▶ **What you should do**: Return each line of the listing below, unchanged, and omit the images.

Task inputs Start Marker

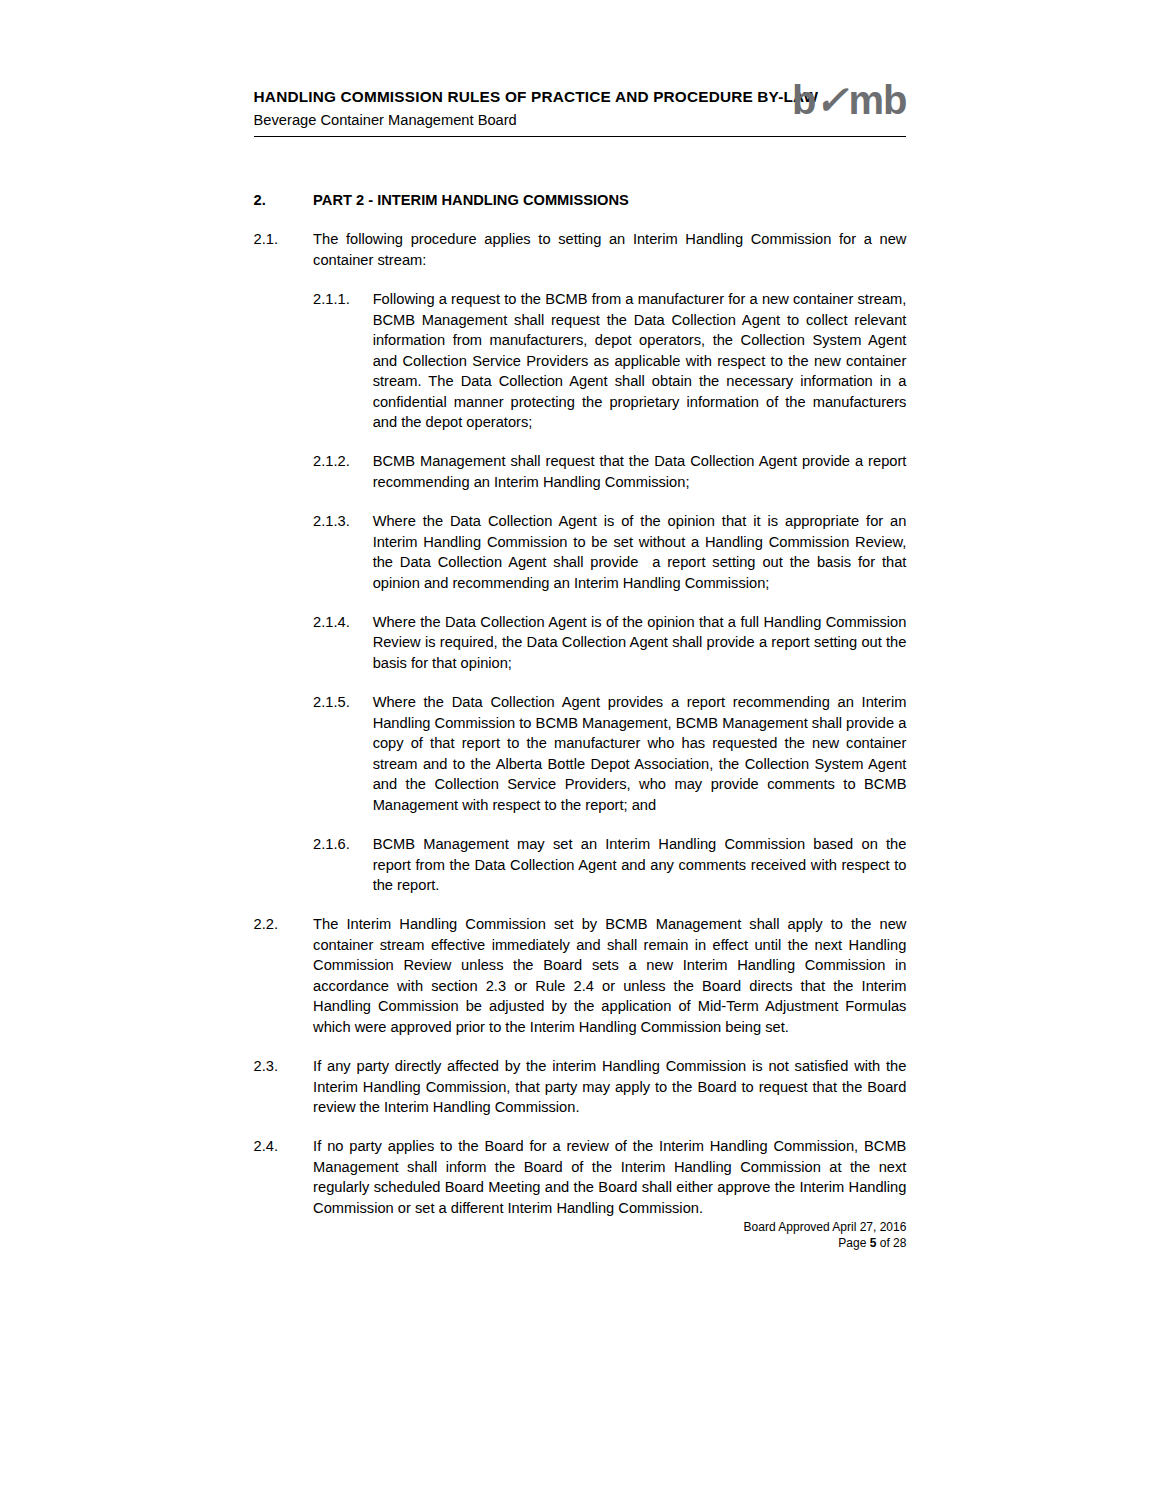b✓mb
HANDLING COMMISSION RULES OF PRACTICE AND PROCEDURE BY-LAW
Beverage Container Management Board
2.
PART 2 - INTERIM HANDLING COMMISSIONS
2.1.
The following procedure applies to setting an Interim Handling Commission for a new container stream:
2.1.1.
Following a request to the BCMB from a manufacturer for a new container stream, BCMB Management shall request the Data Collection Agent to collect relevant information from manufacturers, depot operators, the Collection System Agent and Collection Service Providers as applicable with respect to the new container stream. The Data Collection Agent shall obtain the necessary information in a confidential manner protecting the proprietary information of the manufacturers and the depot operators;
2.1.2.
BCMB Management shall request that the Data Collection Agent provide a report recommending an Interim Handling Commission;
2.1.3.
Where the Data Collection Agent is of the opinion that it is appropriate for an Interim Handling Commission to be set without a Handling Commission Review, the Data Collection Agent shall provide a report setting out the basis for that opinion and recommending an Interim Handling Commission;
2.1.4.
Where the Data Collection Agent is of the opinion that a full Handling Commission Review is required, the Data Collection Agent shall provide a report setting out the basis for that opinion;
2.1.5.
Where the Data Collection Agent provides a report recommending an Interim Handling Commission to BCMB Management, BCMB Management shall provide a copy of that report to the manufacturer who has requested the new container stream and to the Alberta Bottle Depot Association, the Collection System Agent and the Collection Service Providers, who may provide comments to BCMB Management with respect to the report; and
2.1.6.
BCMB Management may set an Interim Handling Commission based on the report from the Data Collection Agent and any comments received with respect to the report.
2.2.
The Interim Handling Commission set by BCMB Management shall apply to the new container stream effective immediately and shall remain in effect until the next Handling Commission Review unless the Board sets a new Interim Handling Commission in accordance with section 2.3 or Rule 2.4 or unless the Board directs that the Interim Handling Commission be adjusted by the application of Mid-Term Adjustment Formulas which were approved prior to the Interim Handling Commission being set.
2.3.
If any party directly affected by the interim Handling Commission is not satisfied with the Interim Handling Commission, that party may apply to the Board to request that the Board review the Interim Handling Commission.
2.4.
If no party applies to the Board for a review of the Interim Handling Commission, BCMB Management shall inform the Board of the Interim Handling Commission at the next regularly scheduled Board Meeting and the Board shall either approve the Interim Handling Commission or set a different Interim Handling Commission.
Board Approved April 27, 2016
Page 5 of 28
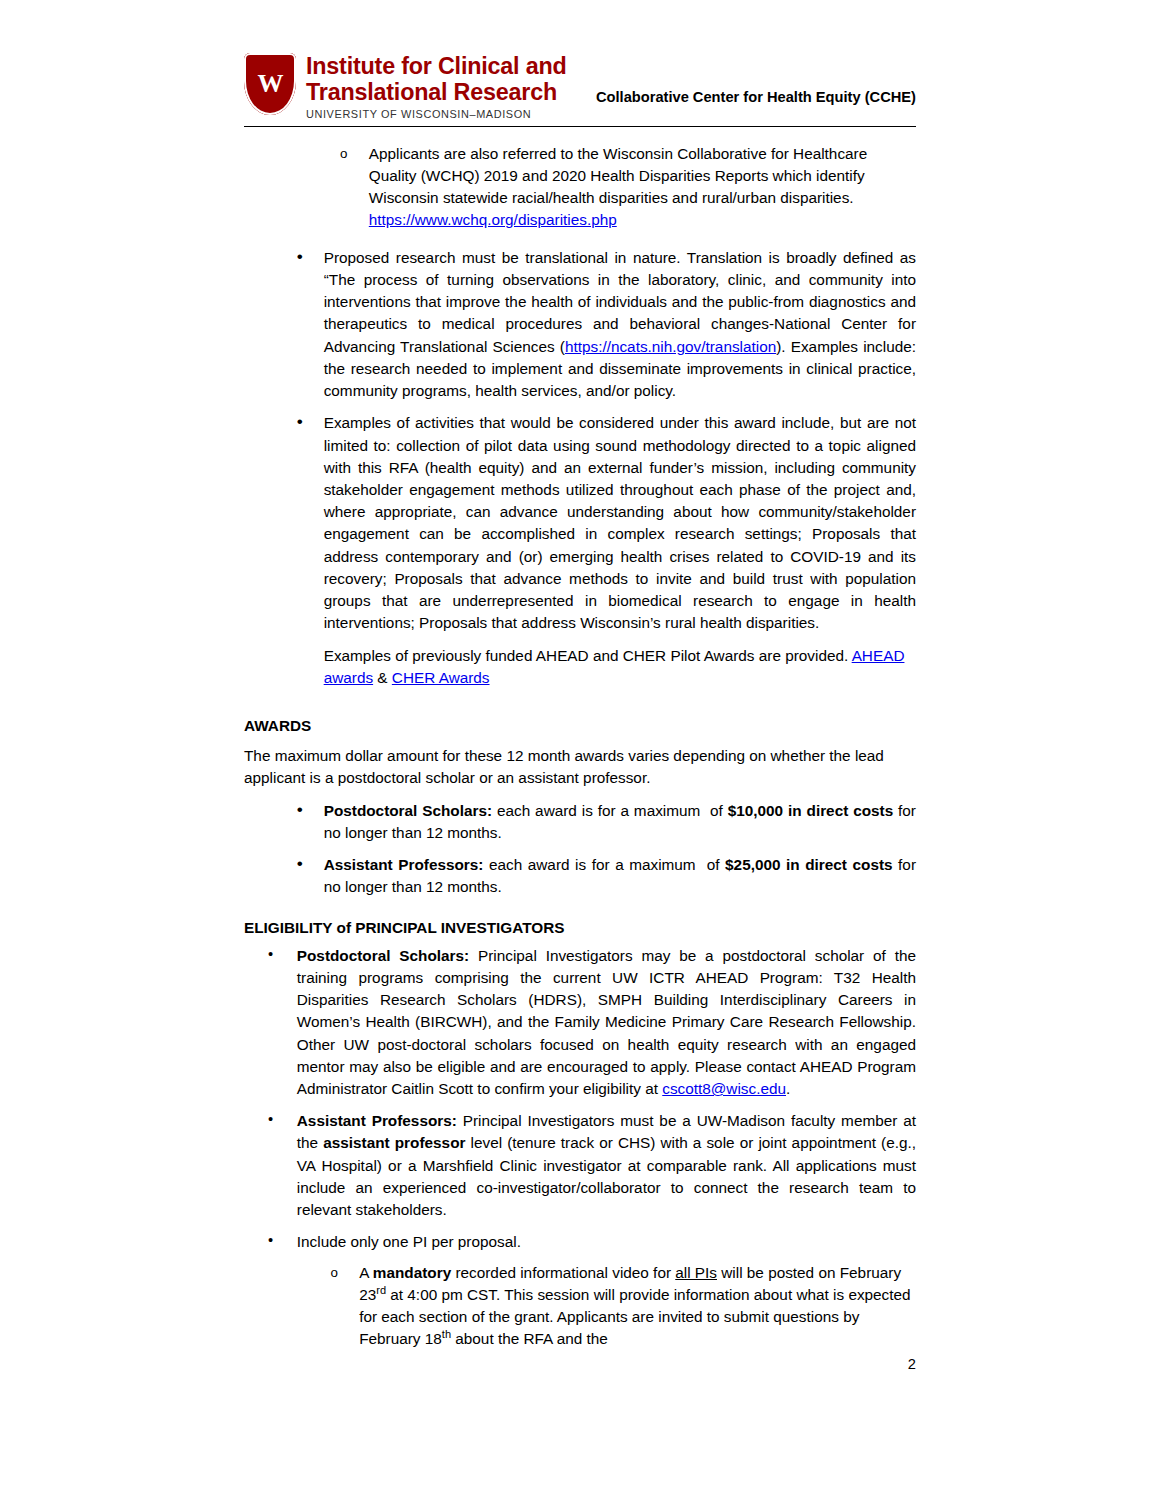W
Institute for Clinical and
Translational Research
UNIVERSITY OF WISCONSIN–MADISON
Collaborative Center for Health Equity (CCHE)
Applicants are also referred to the Wisconsin Collaborative for Healthcare Quality (WCHQ) 2019 and 2020 Health Disparities Reports which identify Wisconsin statewide racial/health disparities and rural/urban disparities. https://www.wchq.org/disparities.php
Proposed research must be translational in nature. Translation is broadly defined as “The process of turning observations in the laboratory, clinic, and community into interventions that improve the health of individuals and the public-from diagnostics and therapeutics to medical procedures and behavioral changes-National Center for Advancing Translational Sciences (https://ncats.nih.gov/translation). Examples include: the research needed to implement and disseminate improvements in clinical practice, community programs, health services, and/or policy.
Examples of activities that would be considered under this award include, but are not limited to: collection of pilot data using sound methodology directed to a topic aligned with this RFA (health equity) and an external funder’s mission, including community stakeholder engagement methods utilized throughout each phase of the project and, where appropriate, can advance understanding about how community/stakeholder engagement can be accomplished in complex research settings; Proposals that address contemporary and (or) emerging health crises related to COVID-19 and its recovery; Proposals that advance methods to invite and build trust with population groups that are underrepresented in biomedical research to engage in health interventions; Proposals that address Wisconsin’s rural health disparities.
Examples of previously funded AHEAD and CHER Pilot Awards are provided. AHEAD awards & CHER Awards
AWARDS
The maximum dollar amount for these 12 month awards varies depending on whether the lead applicant is a postdoctoral scholar or an assistant professor.
Postdoctoral Scholars: each award is for a maximum of $10,000 in direct costs for no longer than 12 months.
Assistant Professors: each award is for a maximum of $25,000 in direct costs for no longer than 12 months.
ELIGIBILITY of PRINCIPAL INVESTIGATORS
Postdoctoral Scholars: Principal Investigators may be a postdoctoral scholar of the training programs comprising the current UW ICTR AHEAD Program: T32 Health Disparities Research Scholars (HDRS), SMPH Building Interdisciplinary Careers in Women’s Health (BIRCWH), and the Family Medicine Primary Care Research Fellowship. Other UW post-doctoral scholars focused on health equity research with an engaged mentor may also be eligible and are encouraged to apply. Please contact AHEAD Program Administrator Caitlin Scott to confirm your eligibility at cscott8@wisc.edu.
Assistant Professors: Principal Investigators must be a UW-Madison faculty member at the assistant professor level (tenure track or CHS) with a sole or joint appointment (e.g., VA Hospital) or a Marshfield Clinic investigator at comparable rank. All applications must include an experienced co-investigator/collaborator to connect the research team to relevant stakeholders.
Include only one PI per proposal.
A mandatory recorded informational video for all PIs will be posted on February 23rd at 4:00 pm CST. This session will provide information about what is expected for each section of the grant. Applicants are invited to submit questions by February 18th about the RFA and the
2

Task inputs End Marker

▶ **The answer**:
b✓mb
HANDLING COMMISSION RULES OF PRACTICE AND PROCEDURE BY-LAW
Beverage Container Management Board
2.
PART 2 - INTERIM HANDLING COMMISSIONS
2.1.
The following procedure applies to setting an Interim Handling Commission for a new container stream:
2.1.1.
Following a request to the BCMB from a manufacturer for a new container stream, BCMB Management shall request the Data Collection Agent to collect relevant information from manufacturers, depot operators, the Collection System Agent and Collection Service Providers as applicable with respect to the new container stream. The Data Collection Agent shall obtain the necessary information in a confidential manner protecting the proprietary information of the manufacturers and the depot operators;
2.1.2.
BCMB Management shall request that the Data Collection Agent provide a report recommending an Interim Handling Commission;
2.1.3.
Where the Data Collection Agent is of the opinion that it is appropriate for an Interim Handling Commission to be set without a Handling Commission Review, the Data Collection Agent shall provide a report setting out the basis for that opinion and recommending an Interim Handling Commission;
2.1.4.
Where the Data Collection Agent is of the opinion that a full Handling Commission Review is required, the Data Collection Agent shall provide a report setting out the basis for that opinion;
2.1.5.
Where the Data Collection Agent provides a report recommending an Interim Handling Commission to BCMB Management, BCMB Management shall provide a copy of that report to the manufacturer who has requested the new container stream and to the Alberta Bottle Depot Association, the Collection System Agent and the Collection Service Providers, who may provide comments to BCMB Management with respect to the report; and
2.1.6.
BCMB Management may set an Interim Handling Commission based on the report from the Data Collection Agent and any comments received with respect to the report.
2.2.
The Interim Handling Commission set by BCMB Management shall apply to the new container stream effective immediately and shall remain in effect until the next Handling Commission Review unless the Board sets a new Interim Handling Commission in accordance with section 2.3 or Rule 2.4 or unless the Board directs that the Interim Handling Commission be adjusted by the application of Mid-Term Adjustment Formulas which were approved prior to the Interim Handling Commission being set.
2.3.
If any party directly affected by the interim Handling Commission is not satisfied with the Interim Handling Commission, that party may apply to the Board to request that the Board review the Interim Handling Commission.
2.4.
If no party applies to the Board for a review of the Interim Handling Commission, BCMB Management shall inform the Board of the Interim Handling Commission at the next regularly scheduled Board Meeting and the Board shall either approve the Interim Handling Commission or set a different Interim Handling Commission.
Board Approved April 27, 2016
Page 5 of 28
W
Institute for Clinical and
Translational Research
UNIVERSITY OF WISCONSIN–MADISON
Collaborative Center for Health Equity (CCHE)
Applicants are also referred to the Wisconsin Collaborative for Healthcare Quality (WCHQ) 2019 and 2020 Health Disparities Reports which identify Wisconsin statewide racial/health disparities and rural/urban disparities. https://www.wchq.org/disparities.php
Proposed research must be translational in nature. Translation is broadly defined as “The process of turning observations in the laboratory, clinic, and community into interventions that improve the health of individuals and the public-from diagnostics and therapeutics to medical procedures and behavioral changes-National Center for Advancing Translational Sciences (https://ncats.nih.gov/translation). Examples include: the research needed to implement and disseminate improvements in clinical practice, community programs, health services, and/or policy.
Examples of activities that would be considered under this award include, but are not limited to: collection of pilot data using sound methodology directed to a topic aligned with this RFA (health equity) and an external funder’s mission, including community stakeholder engagement methods utilized throughout each phase of the project and, where appropriate, can advance understanding about how community/stakeholder engagement can be accomplished in complex research settings; Proposals that address contemporary and (or) emerging health crises related to COVID-19 and its recovery; Proposals that advance methods to invite and build trust with population groups that are underrepresented in biomedical research to engage in health interventions; Proposals that address Wisconsin’s rural health disparities.
Examples of previously funded AHEAD and CHER Pilot Awards are provided. AHEAD awards & CHER Awards
AWARDS
The maximum dollar amount for these 12 month awards varies depending on whether the lead applicant is a postdoctoral scholar or an assistant professor.
Postdoctoral Scholars: each award is for a maximum of $10,000 in direct costs for no longer than 12 months.
Assistant Professors: each award is for a maximum of $25,000 in direct costs for no longer than 12 months.
ELIGIBILITY of PRINCIPAL INVESTIGATORS
Postdoctoral Scholars: Principal Investigators may be a postdoctoral scholar of the training programs comprising the current UW ICTR AHEAD Program: T32 Health Disparities Research Scholars (HDRS), SMPH Building Interdisciplinary Careers in Women’s Health (BIRCWH), and the Family Medicine Primary Care Research Fellowship. Other UW post-doctoral scholars focused on health equity research with an engaged mentor may also be eligible and are encouraged to apply. Please contact AHEAD Program Administrator Caitlin Scott to confirm your eligibility at cscott8@wisc.edu.
Assistant Professors: Principal Investigators must be a UW-Madison faculty member at the assistant professor level (tenure track or CHS) with a sole or joint appointment (e.g., VA Hospital) or a Marshfield Clinic investigator at comparable rank. All applications must include an experienced co-investigator/collaborator to connect the research team to relevant stakeholders.
Include only one PI per proposal.
A mandatory recorded informational video for all PIs will be posted on February 23rd at 4:00 pm CST. This session will provide information about what is expected for each section of the grant. Applicants are invited to submit questions by February 18th about the RFA and the
2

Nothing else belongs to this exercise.